In een dergelijk klimaat hoeft de Federal Reserve haar beleidsrente in 2020 niet meer te verlagen. Ze kan wachten tot de inflatiedruk zich manifesteert op de arbeidsmarkt. ‘De arbeidsreserves staan op een historisch laag peil. De groei van de bevolking op arbeidsleeftijd is amper positief.’ In deze omgeving zou de 10-jarige rente geleidelijk aan moeten stijgen van 1,8 naar 2,3 procent.

Consumptie

Florence Pisani (directeur economische research bij Candriam) stelt van haar kant vast dat de Europese groei in de meeste landen fors is vertraagd. De binnenlandse vraag heeft goed stand gehouden, terwijl de ondernemingen de voorraadniveaus hebben bijgesteld. Zij benadrukt dat de fundamentals volgend jaar mogelijk minder negatief worden. De buitenlandse handel zou een positieve bijdrage moeten leveren, nu de aanpassingen van de voorraden stilaan afgelopen zijn.

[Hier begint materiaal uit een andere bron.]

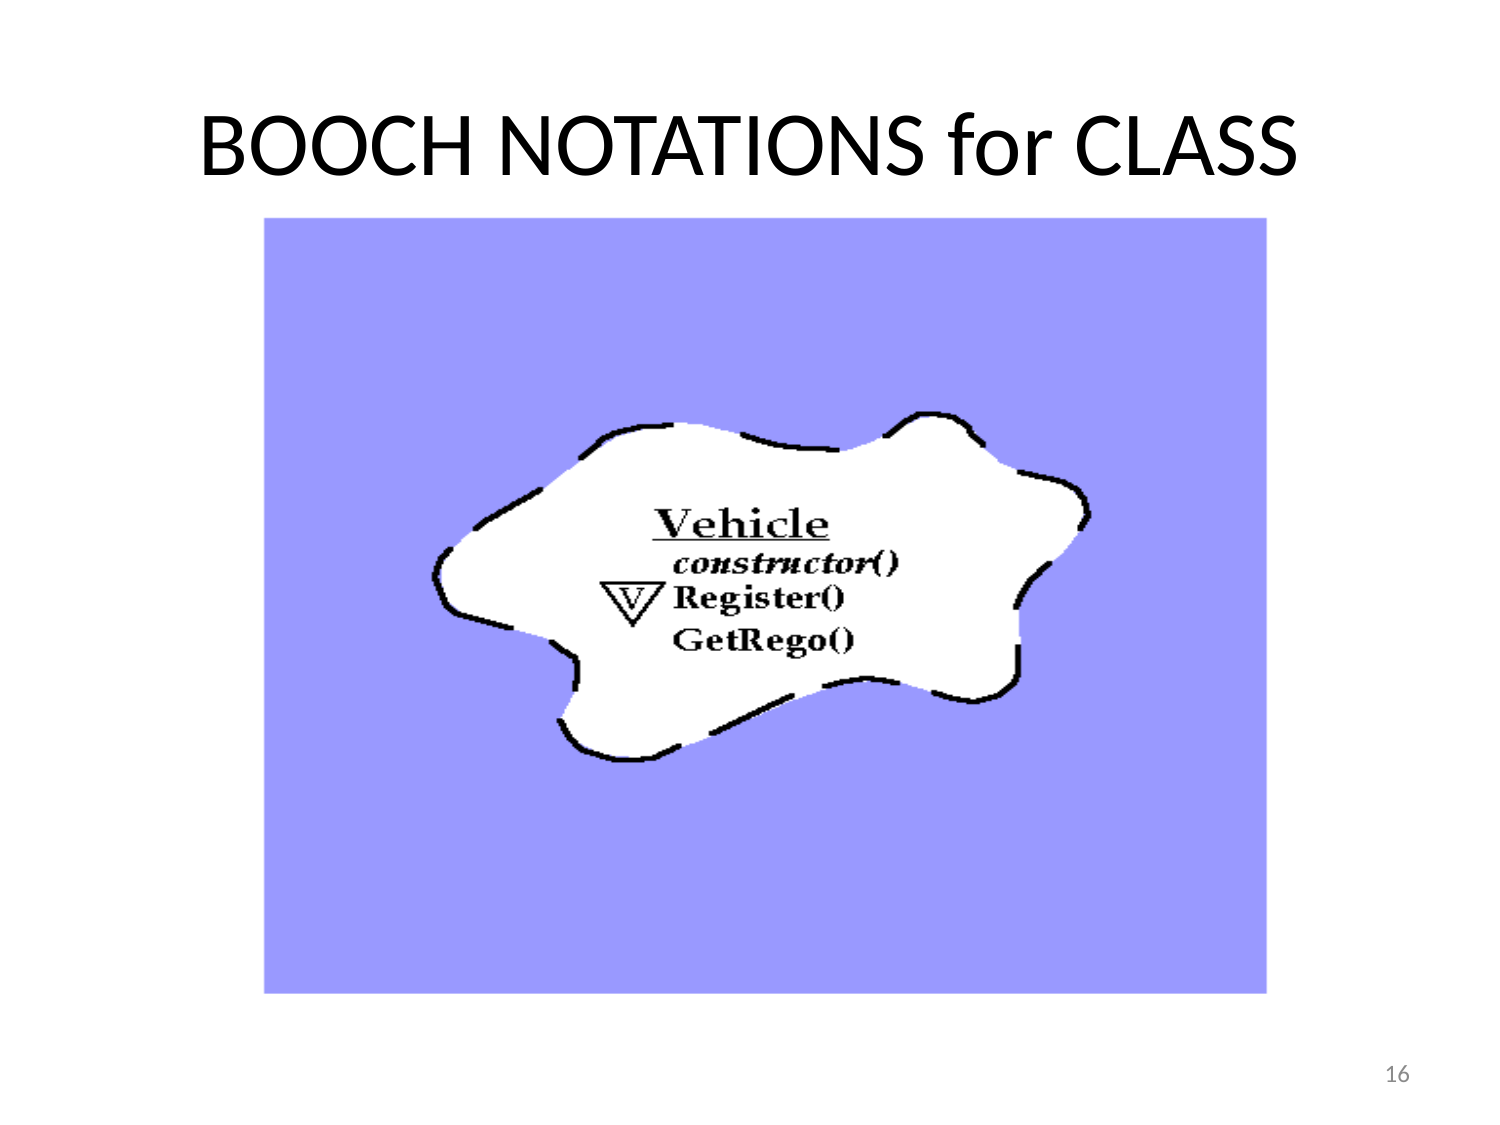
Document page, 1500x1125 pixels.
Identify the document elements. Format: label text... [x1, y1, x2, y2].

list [249, 212, 1276, 1006]
title BOOCH NOTATIONS for CLASS [75, 45, 1425, 233]
slide_number 16 [1074, 1042, 1425, 1103]
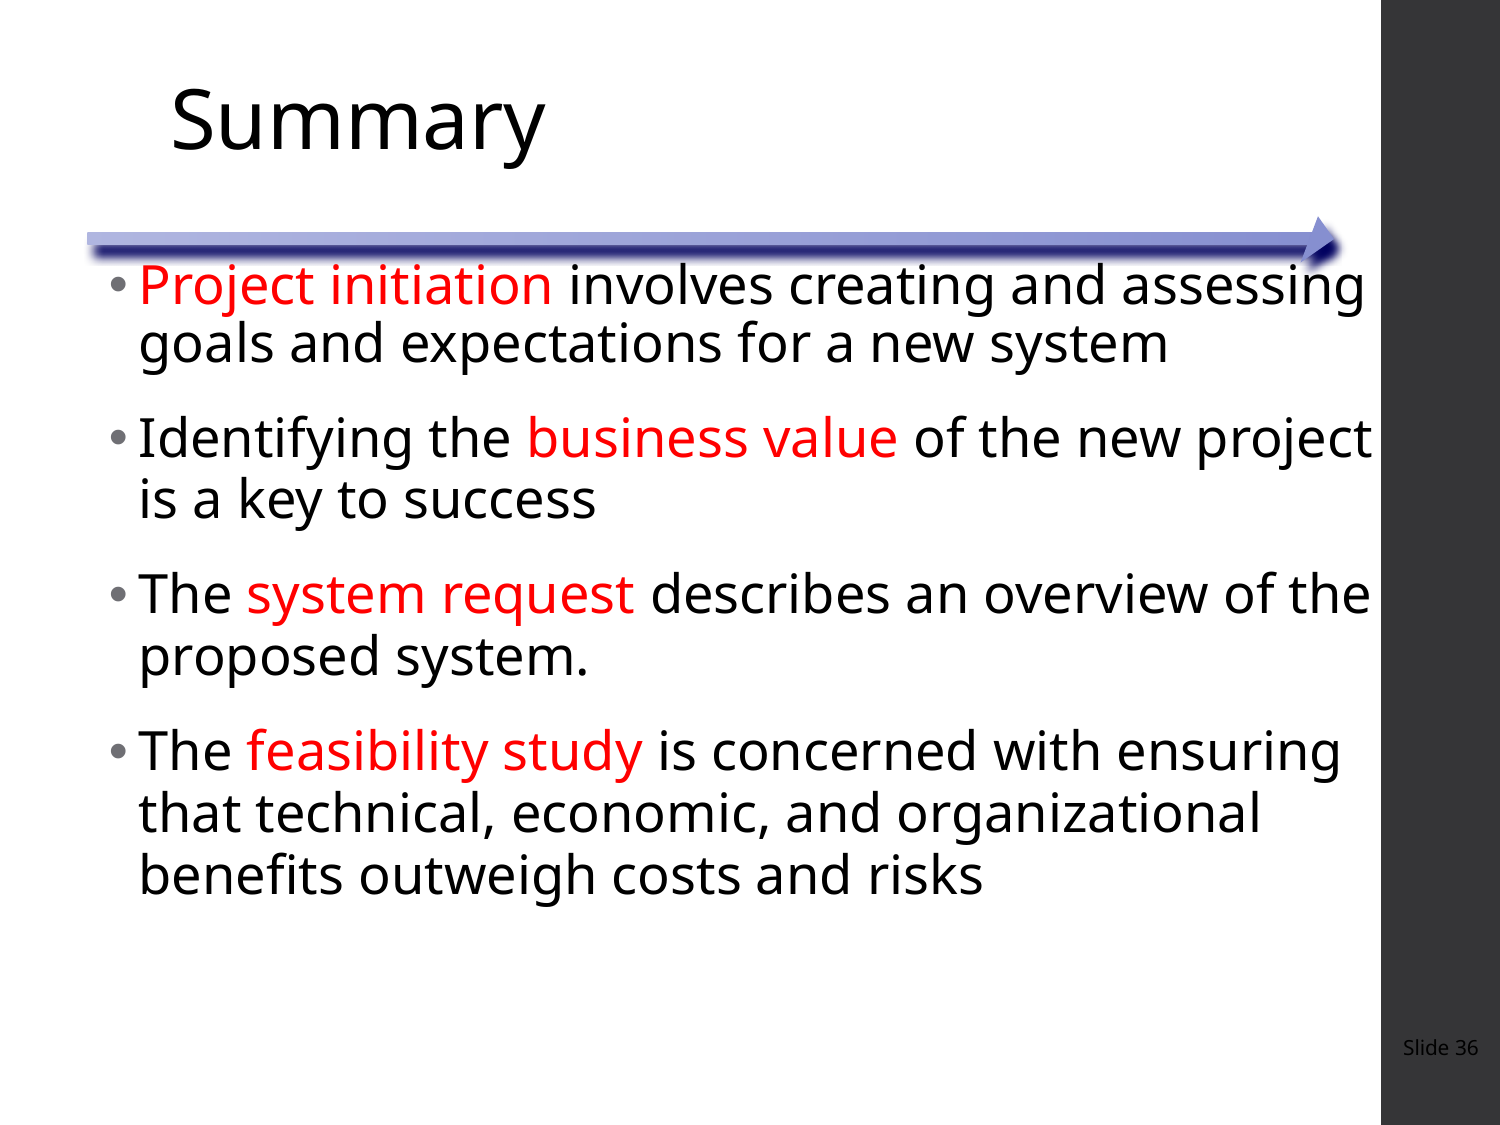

‘Met betrekking tot de consumptie zien we echter een minder gunstig plaatje, want de vertraging van de economische activiteit weegt op de creatie van nieuwe banen en op het vertrouwen van de gezinnen.’ Florence Pisani benadrukt eveneens dat de begrotingsstimuli in de meeste Europese landen positief zijn. Ze bedragen gemiddeld 0,3 procent van het bruto binnenlands product. De expert verwacht dat de groei in 2020 rond de 1,2 procent zal bedragen.

Investeringen

Wanneer we kijken naar het monetair beleid, zou de kwantitatieve versoepeling zich moeten doorzetten, omdat de tewerkstellingsgraad van mannen nog een heel stuk onder die van 2007 blijft. ‘De versoepeling botst waarschijnlijk tegen haar grenzen aan, want er beginnen negatieve gevolgen te komen voor de economie. Denk bijvoorbeeld aan de vastgoedprijzen, die veel sneller zijn gestegen dan de gezinsinkomsten.’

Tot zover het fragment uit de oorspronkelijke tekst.